The judge indicated that he had expected prospective buyers would be given a chance to outbid each other after the bids were unsealed.

His 20-page order on the sale procedures in September, however, made such a bidding round optional. And it gave broad authority to Murray to conduct the sale, including the power to reject any bid, no matter how high, that was “contrary to the best interests” of Jones, his company and their creditors.

Infowars reopens after shutting down

Murray had the Infowars website and studio shut down Thursday as he began the process of securing assets, a lawyer for the trustee said in court Thursday. But on Friday, Infowars and its websites were back up and running.

On his show, Jones told listeners that Murray had told him it was wrong to shut down Infowars before the sale was finalized. Murray and his lawyer did not immediately return phone messages and emails seeking comment.

What’s next in court?

The judge said he had concerns about the auction process and transparency. Both sides are expected to present evidence at next week’s hearing.
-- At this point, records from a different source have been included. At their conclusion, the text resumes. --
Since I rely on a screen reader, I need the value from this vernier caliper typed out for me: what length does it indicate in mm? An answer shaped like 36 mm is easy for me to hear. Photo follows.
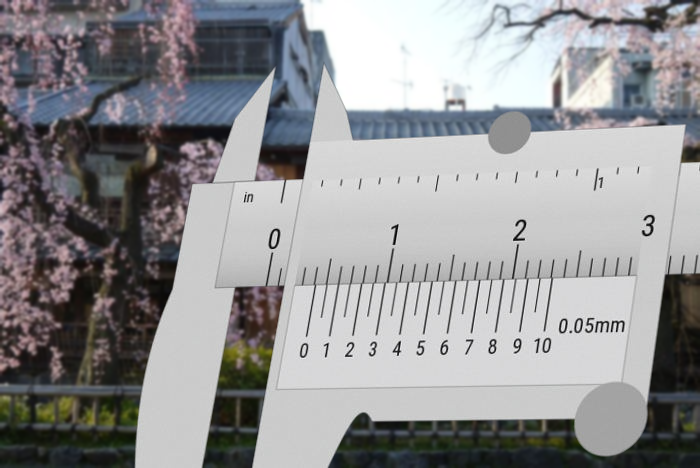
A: 4.1 mm
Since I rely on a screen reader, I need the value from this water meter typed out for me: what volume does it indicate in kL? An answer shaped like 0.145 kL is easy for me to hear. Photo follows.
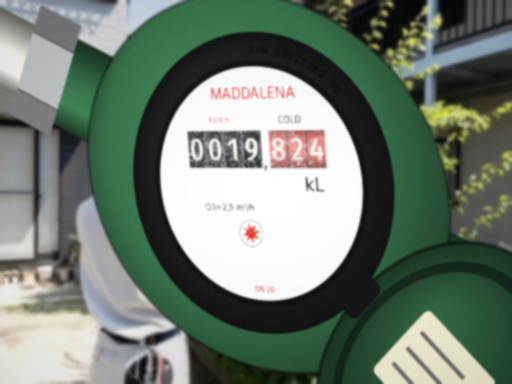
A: 19.824 kL
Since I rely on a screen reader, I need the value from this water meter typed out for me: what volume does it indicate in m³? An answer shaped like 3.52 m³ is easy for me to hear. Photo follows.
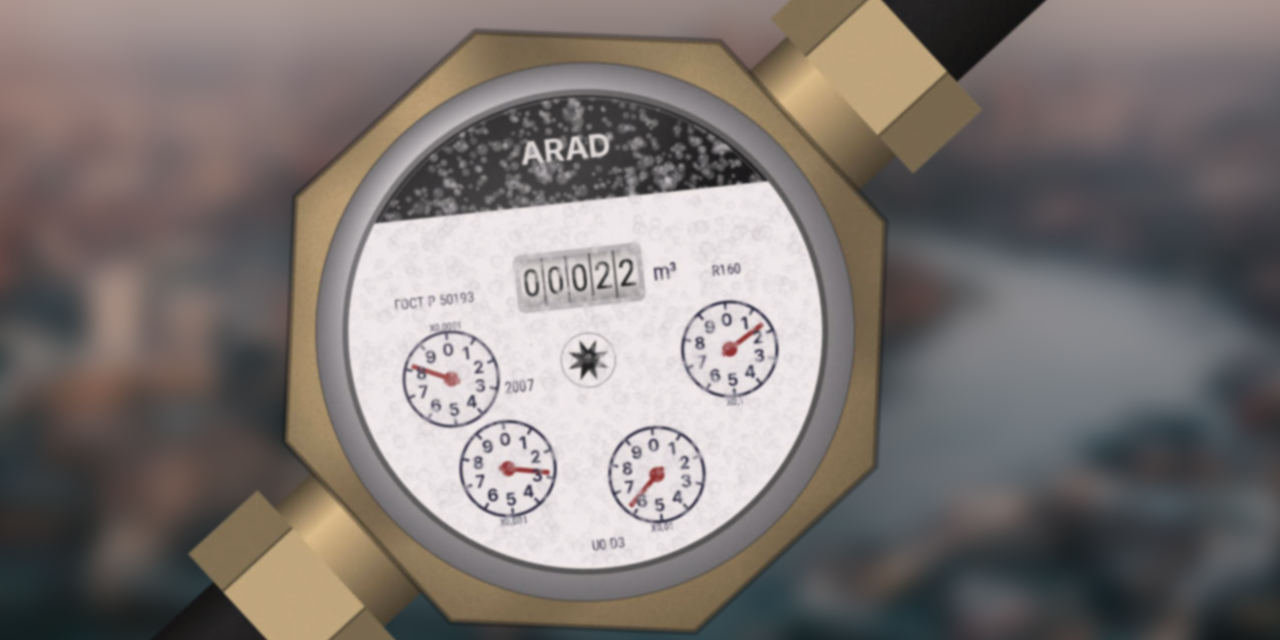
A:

Jones and a lawyer for First United American Companies allege Murray improperly selected The Onion’s bid and unexpectedly changed the sale process Monday after the sealed bids were submitted, by deciding not to hold a round of bidding on Wednesday. They also questioned the legality of The Onion’s bid.

A copy of the satirical outlet The Onion is seen Thursday, Nov. 14, 2024, in Little Rock, Ark.
The logo of the satirical outlet The Onion is seen Thursday in Little Rock, Ark. (Jill Bleed/The Associated Press)

Murray said denied doing anything improper and said he followed the judge’s auction rules.

Lopez would rule on whether the trustee properly ran the auction and selected The Onion as the winning bidder. If not, the possibilities include reopening the sale and holding an auction where potential buyers could outbid each other. The judge has the ultimate authority to accept or reject any sale of Infowars.

An exact date for the hearing had not yet been scheduled by Friday afternoon.

What are The Onion’s plans for Infowars?

The Onion — which carries the banner of “America’s Finest News Source” on its masthead — was founded in the 1980s and for decades has skewered politics and pop culture. It hopes to reopen the Infowars website in January as a parody of Jones and other conspiracy theorists.

“Our goal in a couple of years is for people to think of Infowars as the funniest and dumbest website that exists,” Ben Collins, the Onion’s CEO, told The Associated Press.

“It was previously the dumbest website that exists.”